O Presidente da República considerou esta sexta-feira que fixar uma quota para migrantes na União Europeia (UE) é “tapar o sol com a peneira”, mas defendeu uma ação europeia para os fenómenos migratórios, que “são muito rápidos”.

“Será que é possível fixar um número ou um limite baseado só num controlo eficiente e operacional das fronteiras […] e será que é possível resolver este problema só com essas políticas? A minha resposta é que não”, declarou Marcelo Rebelo de Sousa, intervindo numa sessão de trabalho no encontro informal do Grupo Arraiolos, que junta este ano 13 chefes de Estado da UE em Atenas, na Grécia.
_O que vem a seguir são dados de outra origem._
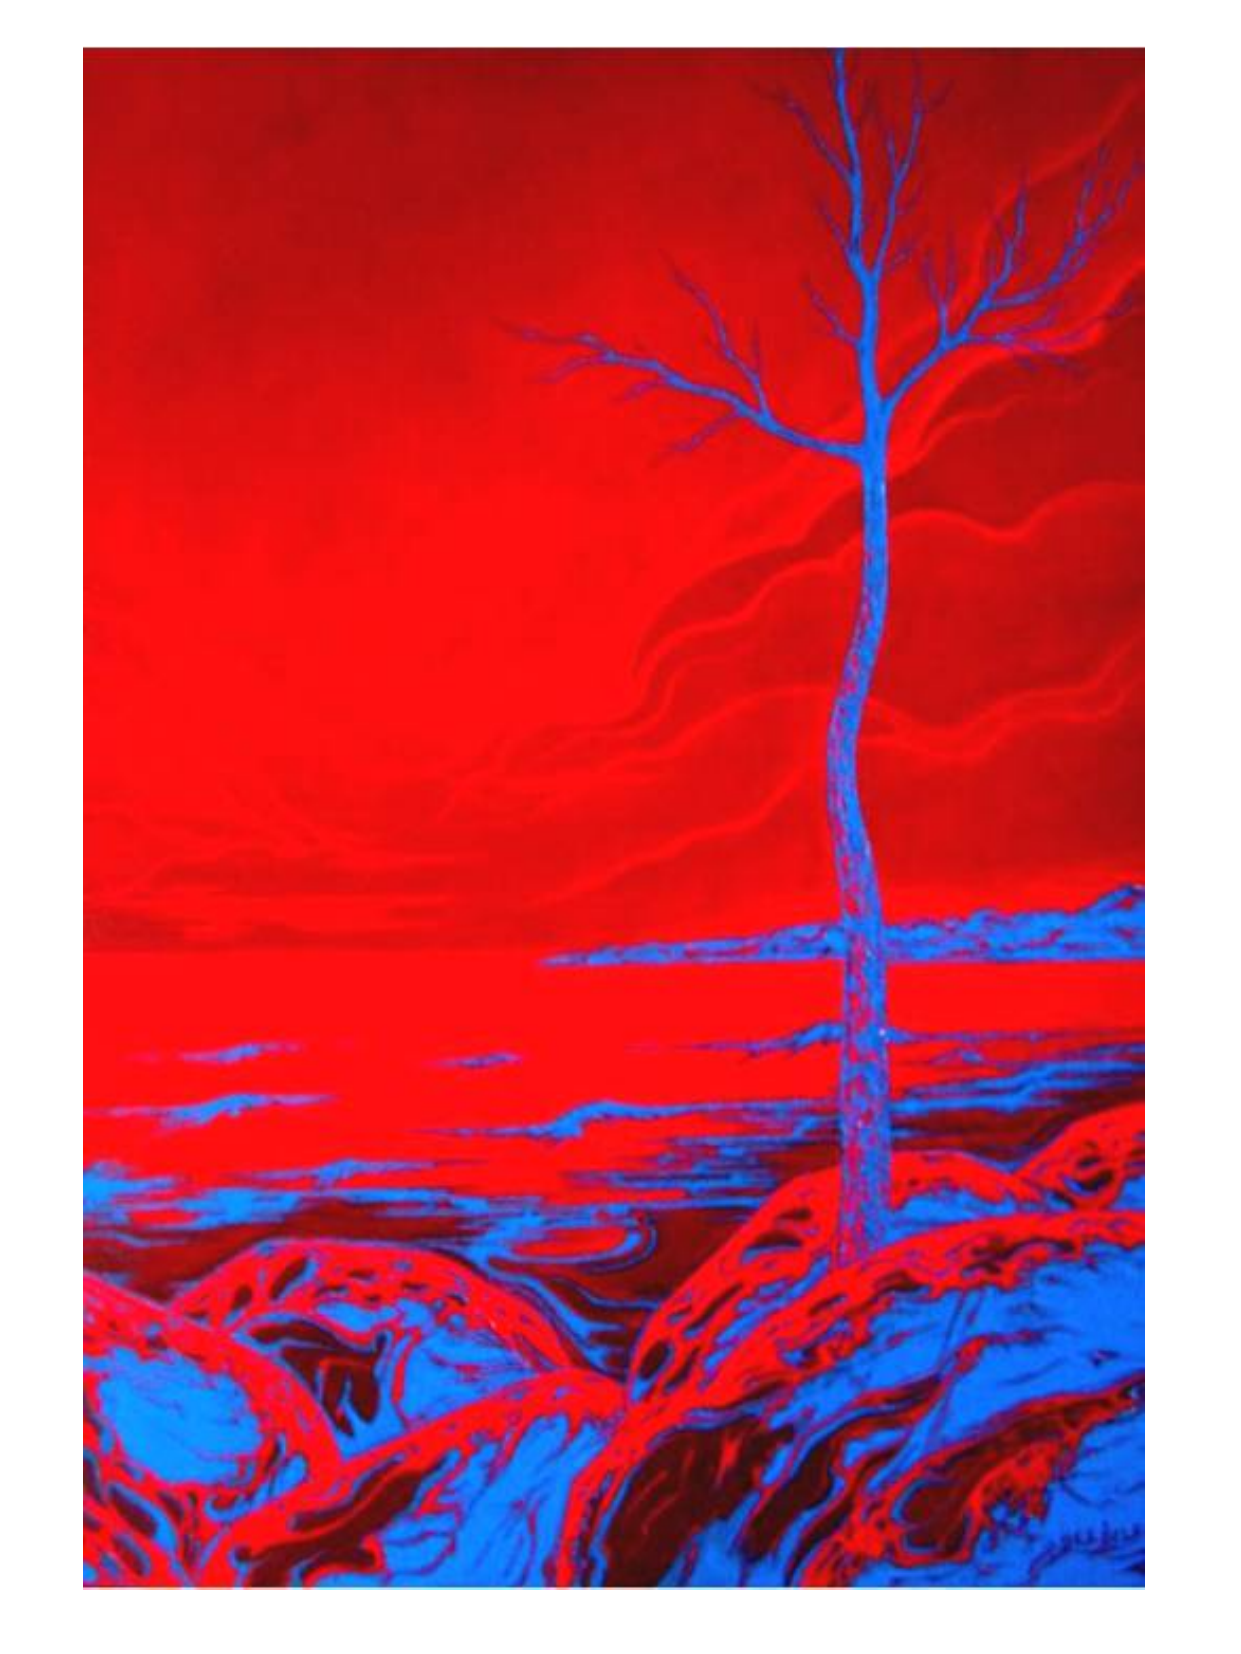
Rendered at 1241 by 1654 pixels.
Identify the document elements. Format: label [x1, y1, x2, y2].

picture [83, 46, 1145, 1590]
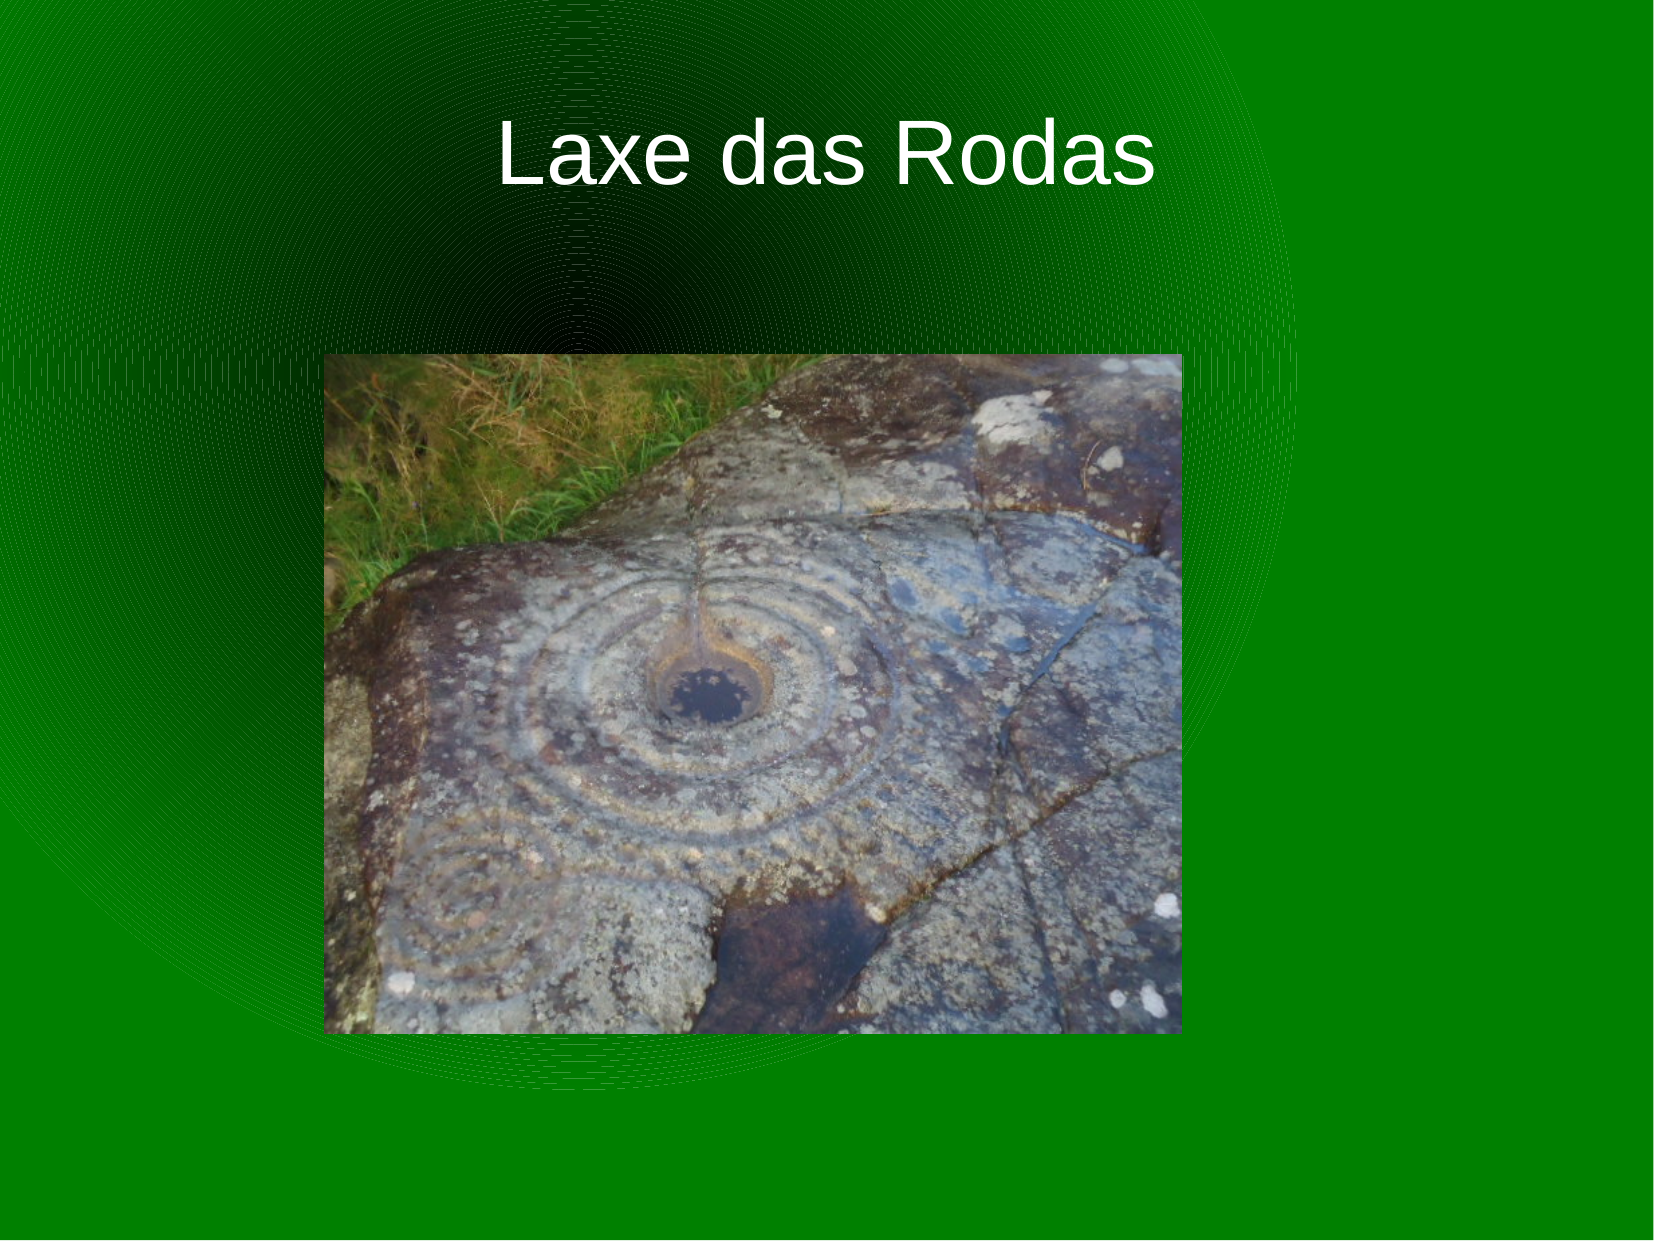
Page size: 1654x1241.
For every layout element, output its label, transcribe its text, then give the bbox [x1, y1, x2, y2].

E insistiu: “Nem pensar, é como ‘tapar o sol com a peneira'”.

O chefe de Estado português respondia diretamente a questões levantadas por alguns dos seus homólogos na ocasião relativamente à situação migratória da região, nomeadamente por parte do Presidente húngaro, János Áder, país que se tem vindo a mostrar contra a receção de migrantes de fora da UE. “Estamos todos no mesmo barco. Um [país] que hoje é visto como mais forte, pode estar numa posição mais fraca amanhã”, defendeu Marcelo Rebelo de Sousa.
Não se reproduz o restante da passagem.